Task instructions »
Gather every line of the items below that contains the string "left". Case counts.

Collected data:
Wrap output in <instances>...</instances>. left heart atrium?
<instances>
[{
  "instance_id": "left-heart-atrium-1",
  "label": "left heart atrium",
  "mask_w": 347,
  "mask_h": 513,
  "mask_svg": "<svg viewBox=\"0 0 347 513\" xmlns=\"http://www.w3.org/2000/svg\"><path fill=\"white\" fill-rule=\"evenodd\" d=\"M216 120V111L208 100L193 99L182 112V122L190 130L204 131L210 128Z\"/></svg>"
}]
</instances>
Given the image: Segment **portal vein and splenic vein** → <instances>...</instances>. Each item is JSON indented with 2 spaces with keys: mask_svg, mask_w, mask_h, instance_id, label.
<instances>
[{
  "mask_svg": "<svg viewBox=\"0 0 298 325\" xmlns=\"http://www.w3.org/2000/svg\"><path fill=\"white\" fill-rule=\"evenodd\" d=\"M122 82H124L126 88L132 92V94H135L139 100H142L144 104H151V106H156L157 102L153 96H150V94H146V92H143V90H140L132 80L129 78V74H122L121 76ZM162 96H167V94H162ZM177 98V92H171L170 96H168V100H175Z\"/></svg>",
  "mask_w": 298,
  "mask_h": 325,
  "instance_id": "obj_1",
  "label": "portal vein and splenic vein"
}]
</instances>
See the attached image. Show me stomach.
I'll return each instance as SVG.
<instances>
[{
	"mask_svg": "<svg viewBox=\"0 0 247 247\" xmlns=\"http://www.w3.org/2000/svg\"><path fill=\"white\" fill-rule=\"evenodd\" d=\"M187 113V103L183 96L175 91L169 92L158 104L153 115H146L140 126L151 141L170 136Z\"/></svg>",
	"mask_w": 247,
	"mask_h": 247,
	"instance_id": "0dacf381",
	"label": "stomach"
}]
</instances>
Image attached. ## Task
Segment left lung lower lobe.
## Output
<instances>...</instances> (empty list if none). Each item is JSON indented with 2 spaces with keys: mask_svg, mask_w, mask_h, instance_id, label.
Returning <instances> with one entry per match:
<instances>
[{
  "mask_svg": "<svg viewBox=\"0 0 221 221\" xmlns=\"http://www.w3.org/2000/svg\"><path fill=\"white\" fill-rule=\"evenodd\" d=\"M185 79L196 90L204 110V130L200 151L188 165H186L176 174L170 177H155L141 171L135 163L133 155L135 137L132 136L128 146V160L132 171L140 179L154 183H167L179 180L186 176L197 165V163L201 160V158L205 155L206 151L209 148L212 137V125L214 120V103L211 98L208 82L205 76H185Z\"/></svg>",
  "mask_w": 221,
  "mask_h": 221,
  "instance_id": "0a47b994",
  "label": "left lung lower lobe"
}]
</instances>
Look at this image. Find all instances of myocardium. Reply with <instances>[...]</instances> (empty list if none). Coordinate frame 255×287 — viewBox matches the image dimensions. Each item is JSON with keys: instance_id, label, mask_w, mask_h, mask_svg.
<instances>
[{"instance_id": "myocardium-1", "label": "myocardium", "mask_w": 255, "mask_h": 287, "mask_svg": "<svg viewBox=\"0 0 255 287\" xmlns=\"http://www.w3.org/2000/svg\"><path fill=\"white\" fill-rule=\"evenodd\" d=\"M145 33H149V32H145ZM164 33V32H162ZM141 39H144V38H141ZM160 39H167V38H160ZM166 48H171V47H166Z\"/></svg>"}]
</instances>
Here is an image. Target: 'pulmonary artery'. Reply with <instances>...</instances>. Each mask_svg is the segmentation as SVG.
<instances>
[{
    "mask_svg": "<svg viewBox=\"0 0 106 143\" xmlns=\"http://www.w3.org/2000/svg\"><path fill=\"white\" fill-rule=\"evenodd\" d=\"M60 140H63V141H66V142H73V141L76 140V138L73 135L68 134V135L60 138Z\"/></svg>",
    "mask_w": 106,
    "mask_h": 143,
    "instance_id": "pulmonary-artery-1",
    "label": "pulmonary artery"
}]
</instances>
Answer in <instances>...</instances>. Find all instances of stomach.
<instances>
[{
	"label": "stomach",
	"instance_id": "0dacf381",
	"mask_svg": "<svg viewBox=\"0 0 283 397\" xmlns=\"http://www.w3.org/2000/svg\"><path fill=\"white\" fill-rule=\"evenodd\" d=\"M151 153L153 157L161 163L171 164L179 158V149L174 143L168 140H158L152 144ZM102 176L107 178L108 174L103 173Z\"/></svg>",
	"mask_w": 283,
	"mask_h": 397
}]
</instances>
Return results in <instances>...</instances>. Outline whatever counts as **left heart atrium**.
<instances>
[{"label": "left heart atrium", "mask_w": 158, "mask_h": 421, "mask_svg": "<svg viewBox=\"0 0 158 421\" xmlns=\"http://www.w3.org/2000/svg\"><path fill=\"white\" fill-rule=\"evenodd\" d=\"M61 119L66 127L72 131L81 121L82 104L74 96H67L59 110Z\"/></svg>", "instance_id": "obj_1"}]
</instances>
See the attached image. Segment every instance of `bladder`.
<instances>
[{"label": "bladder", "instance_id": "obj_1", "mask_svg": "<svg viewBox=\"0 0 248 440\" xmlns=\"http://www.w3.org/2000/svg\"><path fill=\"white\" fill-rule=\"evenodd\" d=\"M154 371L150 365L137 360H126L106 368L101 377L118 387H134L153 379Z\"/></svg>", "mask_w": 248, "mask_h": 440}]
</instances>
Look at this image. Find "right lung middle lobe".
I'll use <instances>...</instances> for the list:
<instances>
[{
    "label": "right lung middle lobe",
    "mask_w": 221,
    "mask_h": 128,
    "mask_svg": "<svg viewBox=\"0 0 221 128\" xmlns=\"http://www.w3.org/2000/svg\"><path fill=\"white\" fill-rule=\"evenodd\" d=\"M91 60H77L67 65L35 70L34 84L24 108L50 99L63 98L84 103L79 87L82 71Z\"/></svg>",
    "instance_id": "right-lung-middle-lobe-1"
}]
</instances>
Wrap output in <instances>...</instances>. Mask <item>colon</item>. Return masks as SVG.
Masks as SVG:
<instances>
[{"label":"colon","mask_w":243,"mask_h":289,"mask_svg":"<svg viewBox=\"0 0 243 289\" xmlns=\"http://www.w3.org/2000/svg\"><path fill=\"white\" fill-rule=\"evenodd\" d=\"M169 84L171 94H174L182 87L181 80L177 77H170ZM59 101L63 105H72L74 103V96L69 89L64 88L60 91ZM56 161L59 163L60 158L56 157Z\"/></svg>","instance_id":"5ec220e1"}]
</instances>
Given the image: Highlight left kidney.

The answer »
Wrap output in <instances>...</instances>. left heart atrium?
  "instance_id": "left-heart-atrium-1",
  "label": "left heart atrium",
Segment left lung lower lobe.
  "label": "left lung lower lobe"
Return results in <instances>...</instances>. Outline whatever counts as **left heart atrium**.
[{"label": "left heart atrium", "mask_w": 158, "mask_h": 421, "mask_svg": "<svg viewBox=\"0 0 158 421\" xmlns=\"http://www.w3.org/2000/svg\"><path fill=\"white\" fill-rule=\"evenodd\" d=\"M61 119L66 127L72 131L81 121L82 104L74 96H67L59 110Z\"/></svg>", "instance_id": "obj_1"}]
Given the image: Highlight left kidney.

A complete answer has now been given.